[Opening INPUT RECORDS section]

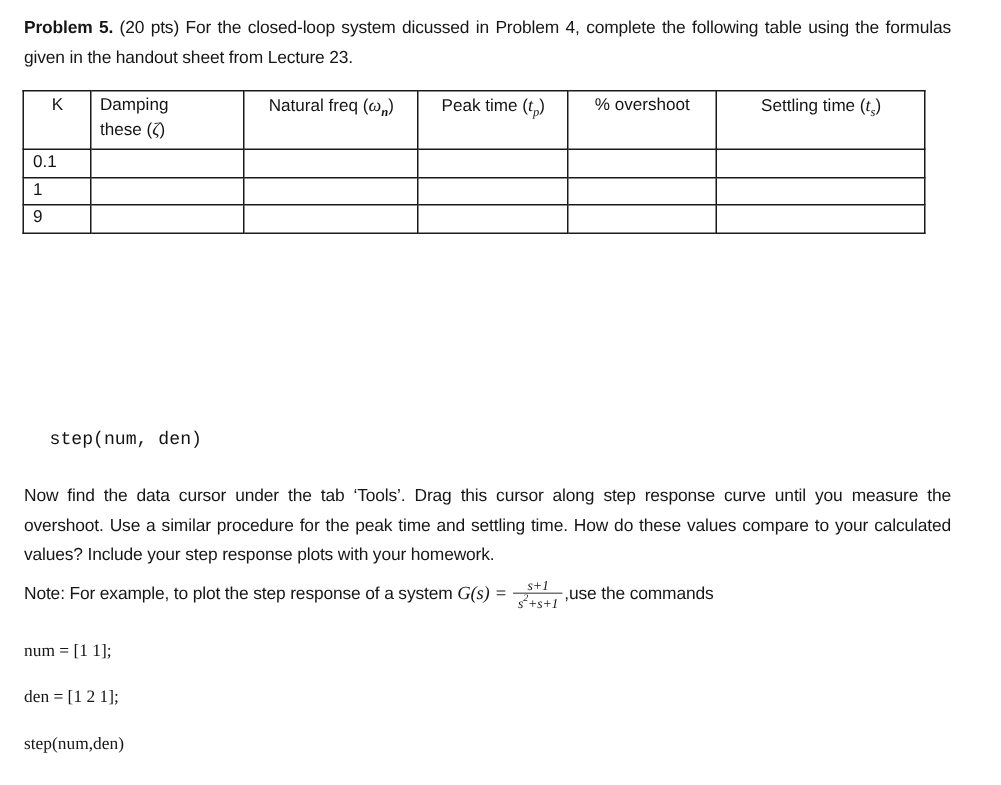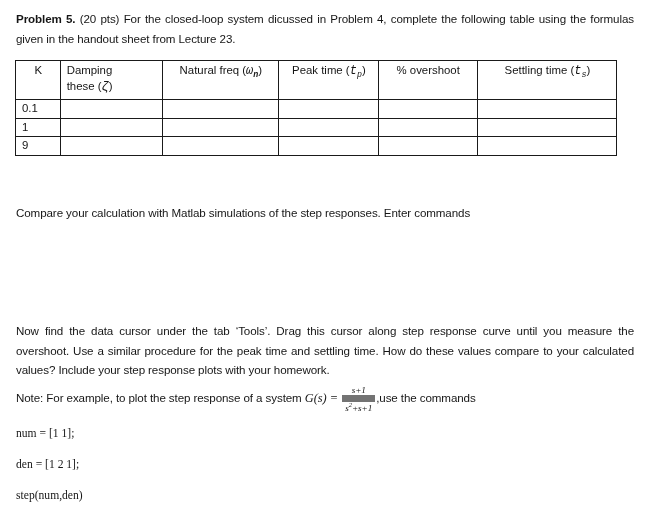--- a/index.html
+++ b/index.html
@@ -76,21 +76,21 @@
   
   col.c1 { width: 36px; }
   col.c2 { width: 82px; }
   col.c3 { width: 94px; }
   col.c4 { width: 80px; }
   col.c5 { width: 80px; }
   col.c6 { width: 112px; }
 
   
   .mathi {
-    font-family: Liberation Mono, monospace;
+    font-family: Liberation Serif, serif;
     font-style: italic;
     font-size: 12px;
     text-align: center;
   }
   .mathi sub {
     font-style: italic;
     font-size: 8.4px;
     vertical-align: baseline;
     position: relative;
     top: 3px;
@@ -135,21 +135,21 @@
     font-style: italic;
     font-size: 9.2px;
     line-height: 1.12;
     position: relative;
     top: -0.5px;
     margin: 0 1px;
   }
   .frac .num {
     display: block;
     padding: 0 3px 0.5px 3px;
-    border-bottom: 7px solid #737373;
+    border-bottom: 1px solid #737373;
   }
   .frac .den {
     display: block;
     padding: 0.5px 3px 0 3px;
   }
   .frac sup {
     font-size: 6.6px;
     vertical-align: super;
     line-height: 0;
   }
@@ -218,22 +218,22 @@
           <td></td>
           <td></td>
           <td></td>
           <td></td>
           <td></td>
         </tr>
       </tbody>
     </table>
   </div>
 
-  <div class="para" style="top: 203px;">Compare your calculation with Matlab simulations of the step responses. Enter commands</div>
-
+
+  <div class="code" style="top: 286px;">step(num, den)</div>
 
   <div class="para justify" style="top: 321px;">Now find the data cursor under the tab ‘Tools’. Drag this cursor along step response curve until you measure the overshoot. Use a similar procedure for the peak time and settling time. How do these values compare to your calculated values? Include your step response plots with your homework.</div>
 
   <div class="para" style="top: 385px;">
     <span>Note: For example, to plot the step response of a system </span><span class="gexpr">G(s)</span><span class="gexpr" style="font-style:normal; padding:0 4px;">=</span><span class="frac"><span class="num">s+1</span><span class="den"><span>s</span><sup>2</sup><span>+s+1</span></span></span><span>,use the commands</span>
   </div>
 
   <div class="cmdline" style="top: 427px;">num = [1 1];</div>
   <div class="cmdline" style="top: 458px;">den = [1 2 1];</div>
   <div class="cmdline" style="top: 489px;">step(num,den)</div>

[Closing INPUT RECORDS section]

▶ _TASK OBJECTIVE_
In the answer, the data should reappear exactly, with no pictures.

▶ _EXPECTED ANSWER_
--- a/index.html
+++ b/index.html
@@ -76,21 +76,21 @@
   
   col.c1 { width: 36px; }
   col.c2 { width: 82px; }
   col.c3 { width: 94px; }
   col.c4 { width: 80px; }
   col.c5 { width: 80px; }
   col.c6 { width: 112px; }
 
   
   .mathi {
-    font-family: Liberation Mono, monospace;
+    font-family: Liberation Serif, serif;
     font-style: italic;
     font-size: 12px;
     text-align: center;
   }
   .mathi sub {
     font-style: italic;
     font-size: 8.4px;
     vertical-align: baseline;
     position: relative;
     top: 3px;
@@ -135,21 +135,21 @@
     font-style: italic;
     font-size: 9.2px;
     line-height: 1.12;
     position: relative;
     top: -0.5px;
     margin: 0 1px;
   }
   .frac .num {
     display: block;
     padding: 0 3px 0.5px 3px;
-    border-bottom: 7px solid #737373;
+    border-bottom: 1px solid #737373;
   }
   .frac .den {
     display: block;
     padding: 0.5px 3px 0 3px;
   }
   .frac sup {
     font-size: 6.6px;
     vertical-align: super;
     line-height: 0;
   }
@@ -218,22 +218,22 @@
           <td></td>
           <td></td>
           <td></td>
           <td></td>
           <td></td>
         </tr>
       </tbody>
     </table>
   </div>
 
-  <div class="para" style="top: 203px;">Compare your calculation with Matlab simulations of the step responses. Enter commands</div>
-
+
+  <div class="code" style="top: 286px;">step(num, den)</div>
 
   <div class="para justify" style="top: 321px;">Now find the data cursor under the tab ‘Tools’. Drag this cursor along step response curve until you measure the overshoot. Use a similar procedure for the peak time and settling time. How do these values compare to your calculated values? Include your step response plots with your homework.</div>
 
   <div class="para" style="top: 385px;">
     <span>Note: For example, to plot the step response of a system </span><span class="gexpr">G(s)</span><span class="gexpr" style="font-style:normal; padding:0 4px;">=</span><span class="frac"><span class="num">s+1</span><span class="den"><span>s</span><sup>2</sup><span>+s+1</span></span></span><span>,use the commands</span>
   </div>
 
   <div class="cmdline" style="top: 427px;">num = [1 1];</div>
   <div class="cmdline" style="top: 458px;">den = [1 2 1];</div>
   <div class="cmdline" style="top: 489px;">step(num,den)</div>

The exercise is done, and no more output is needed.